WHAT YOU WILL DO
Return every record below exactly as given, images excluded.
───── GIVEN ENTRIES ─────
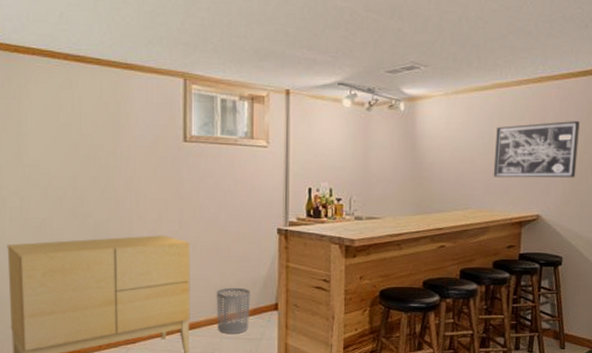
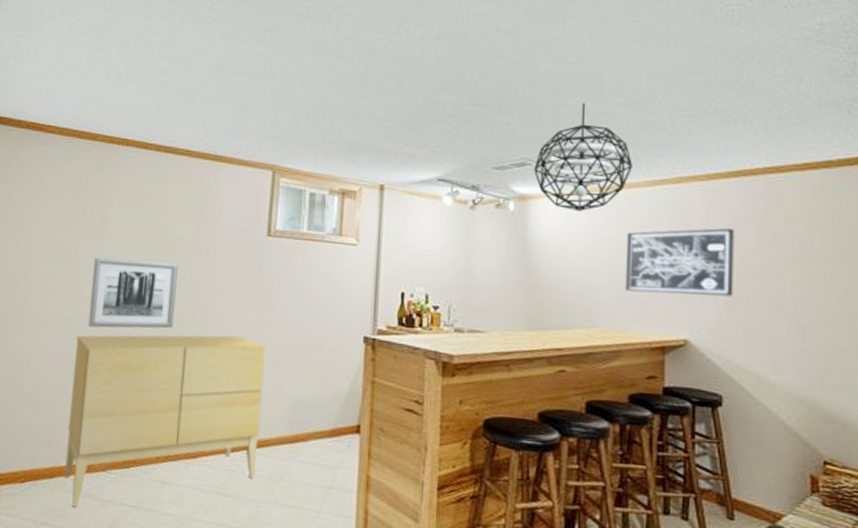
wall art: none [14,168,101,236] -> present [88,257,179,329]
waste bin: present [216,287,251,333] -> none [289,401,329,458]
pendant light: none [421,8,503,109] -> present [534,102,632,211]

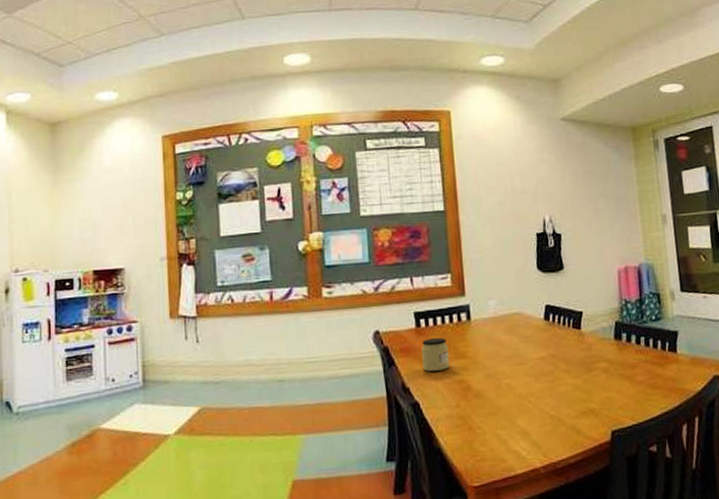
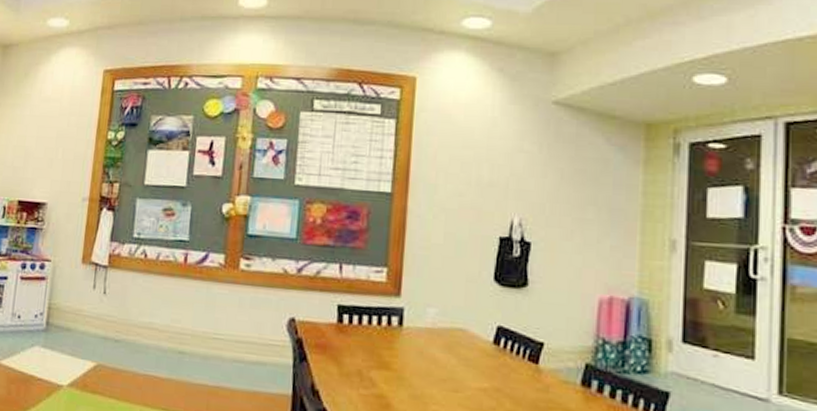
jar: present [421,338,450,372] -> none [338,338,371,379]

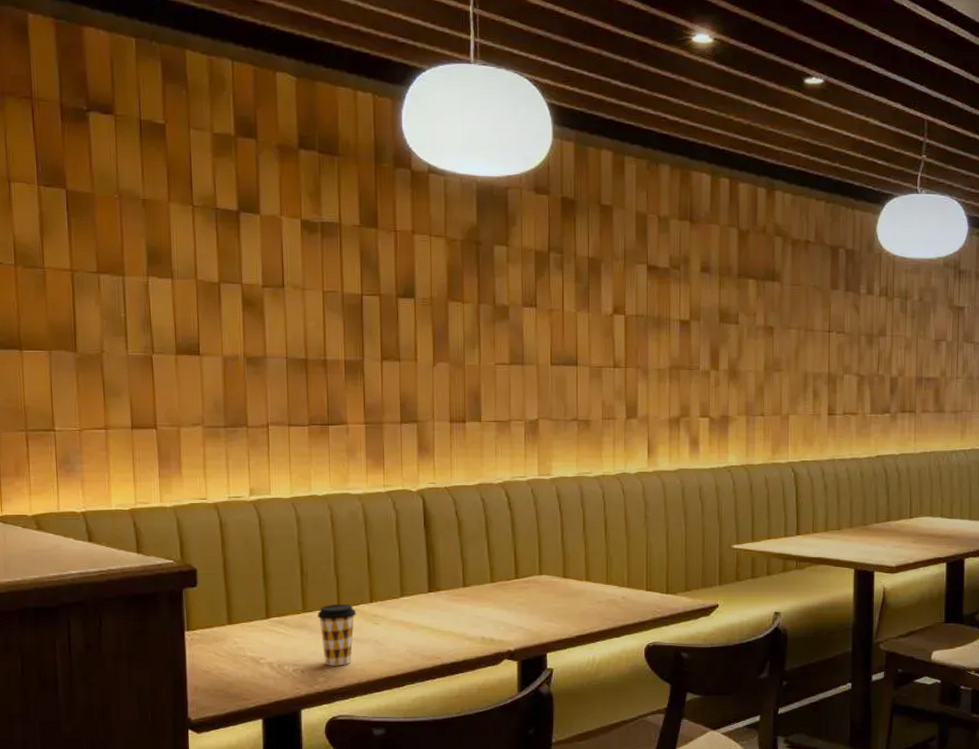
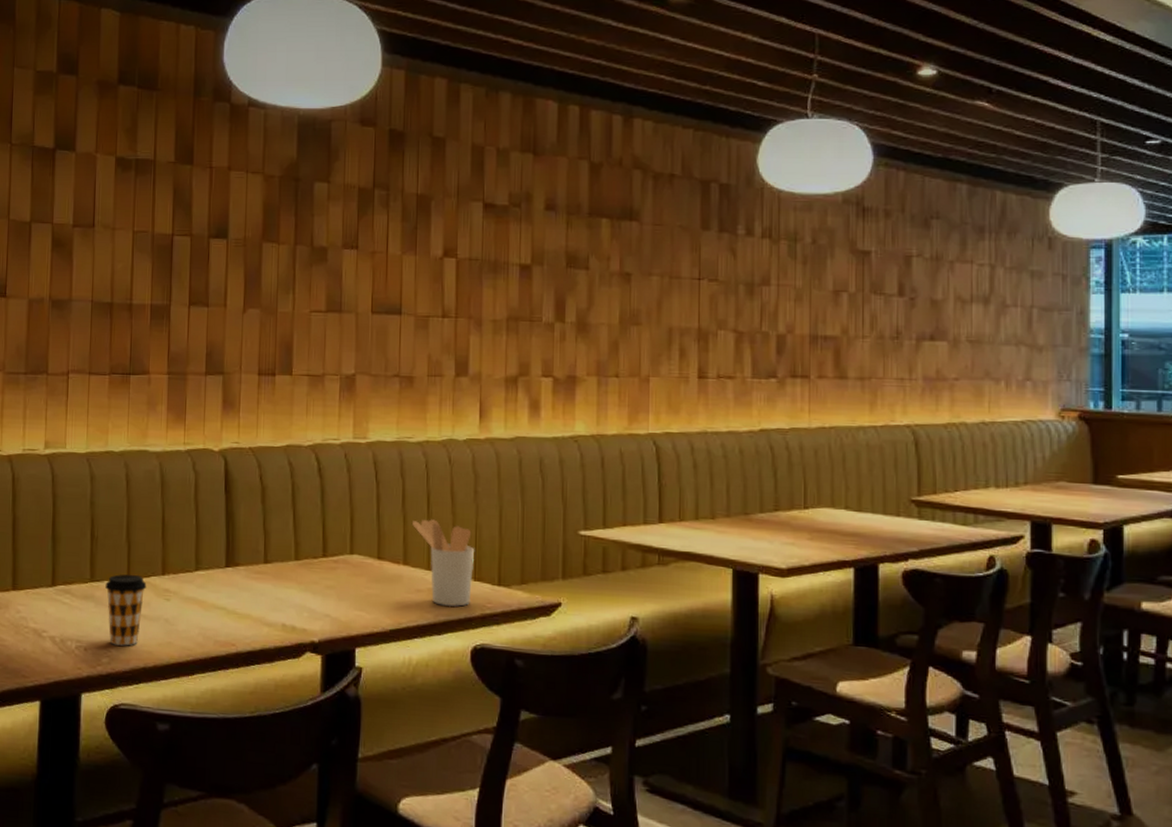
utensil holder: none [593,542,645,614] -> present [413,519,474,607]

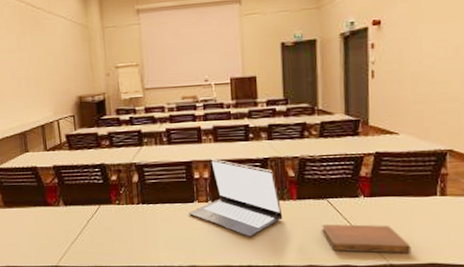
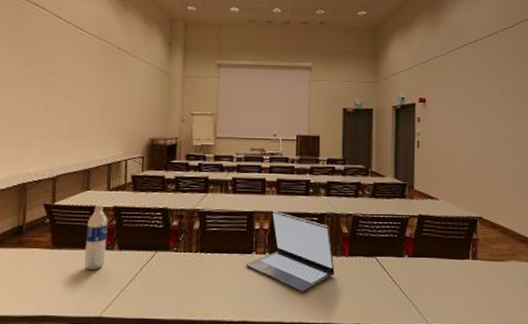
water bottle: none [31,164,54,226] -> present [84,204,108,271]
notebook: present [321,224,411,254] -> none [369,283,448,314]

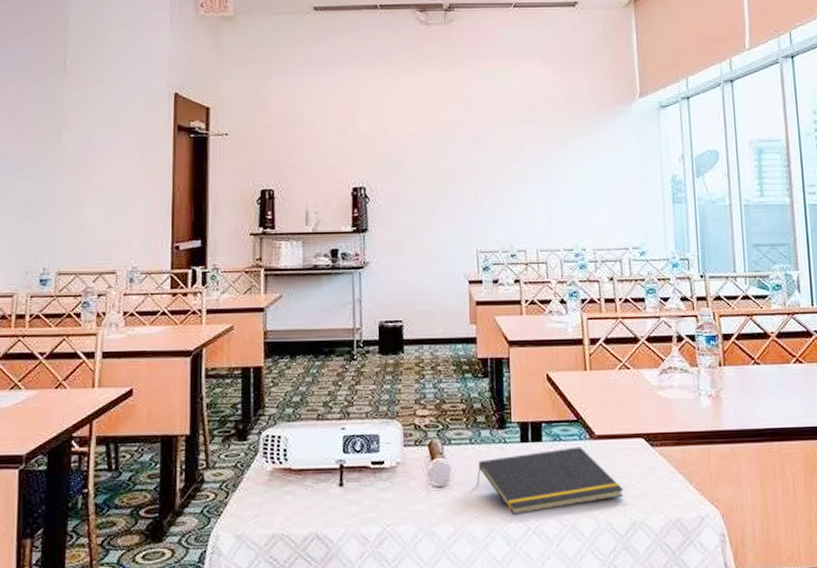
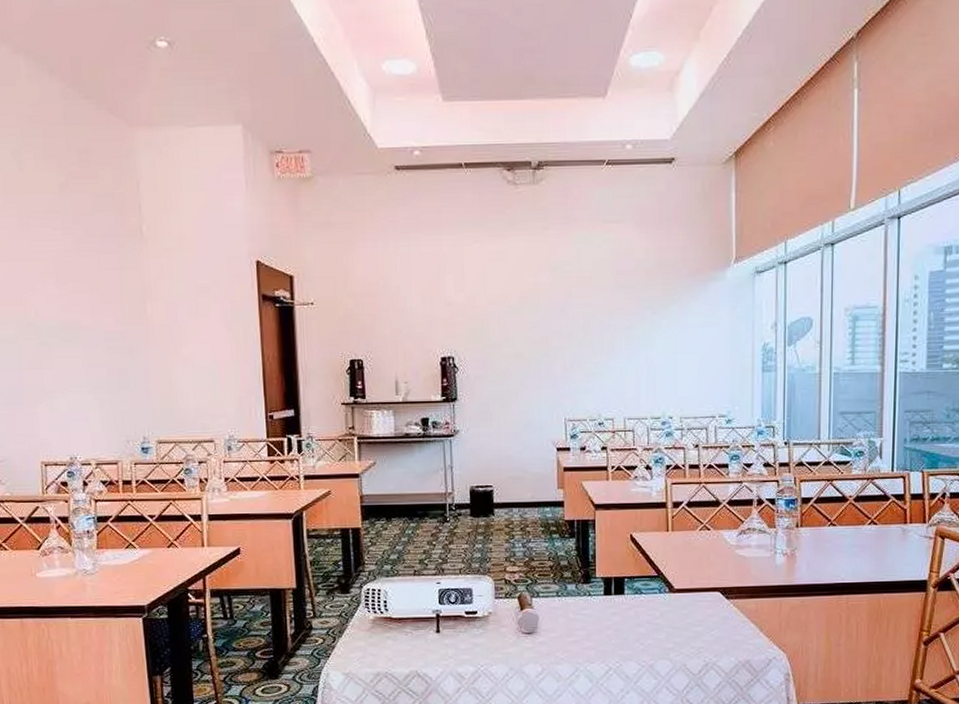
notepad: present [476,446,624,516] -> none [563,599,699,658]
─────
SOLUTION FOR THIS EXERCISE
wall art: none [14,168,101,236] -> present [88,257,179,329]
waste bin: present [216,287,251,333] -> none [289,401,329,458]
pendant light: none [421,8,503,109] -> present [534,102,632,211]

jar: present [421,338,450,372] -> none [338,338,371,379]

utensil holder: none [593,542,645,614] -> present [413,519,474,607]

water bottle: none [31,164,54,226] -> present [84,204,108,271]
notebook: present [321,224,411,254] -> none [369,283,448,314]

notepad: present [476,446,624,516] -> none [563,599,699,658]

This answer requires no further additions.